Elections come and elections go but the Cape Breton coal industry will carry on into the future facing a number of very complex problems which have to be dealt with rationally and not from a perspective of attempting to make the maximum political mischief which I suggest, sir, is the approach of those by the Sergeant-at-Arms rather than a genuine desire to try to help the coal miner or Cape Breton unemployed people. Thank you. (Applause)

MR. SPEAKER: I would like to thank all the honourable members for having taken part in tonight's late debate. The motion for adjournment has been made. The House will now rise to sit again tomorrow at 2:00 p.m.

The House is adjourned.

[The House rose at 7:06 p.m.]

[Page 850]

NOTICE OF QUESTIONS FOR WRITTEN ANSWERS

Given on April 21, 1997

(Pursuant to Rule 30)

QUESTION NO. 1

By: Mr. Donald McInnes (Pictou West)

To: Hon. Richard Mann (Minister of Economic Development and Tourism)

(1) Will the minister provide a detailed list of all advertising being undertaken within the Department of Economic Development and Tourism for the summer and fall of 1997, as well as advertising being done jointly with the Atlantic Provinces?

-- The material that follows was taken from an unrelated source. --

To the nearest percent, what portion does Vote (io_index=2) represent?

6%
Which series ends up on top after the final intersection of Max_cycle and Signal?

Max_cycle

(2) Also, will the minister provide details as to what specific tourist destinations are being promoted in the advertisements and whether destinations such as the Upper Clements Wildlife Park and the Shubenacadie Wildlife Park have been specifically mentioned in any of the advertisements?

QUESTION NO. 2

By: Mr. George Archibald (Kings North)

To: Hon. Sandra Jolly (Minister of Business and Consumer Services)

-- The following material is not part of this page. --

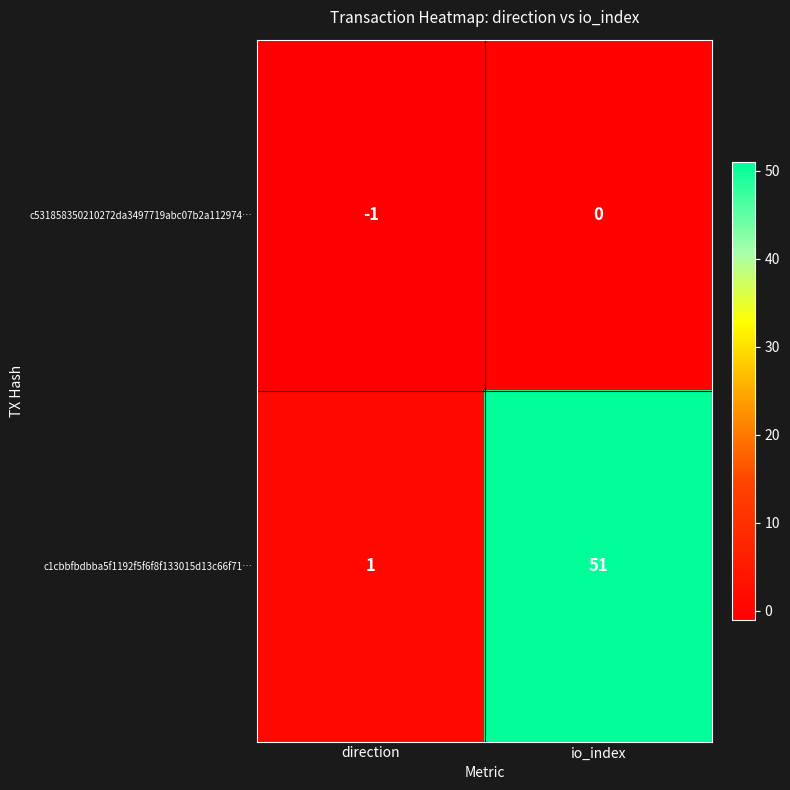

Which category has the highest value across all series?

io_index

(1) Will the minister explain why no consumer organization is represented on the committee struck to review insurance legislation in the Province of Nova Scotia and also provide a list of the present committee and the 11 organizations/companies and the Atlantic Superintendents of Insurance who have been appointed to this committee?

(2) Will the minister also provide details as to why the committee does not anticipate holding any public hearings concerning new insurance legislation?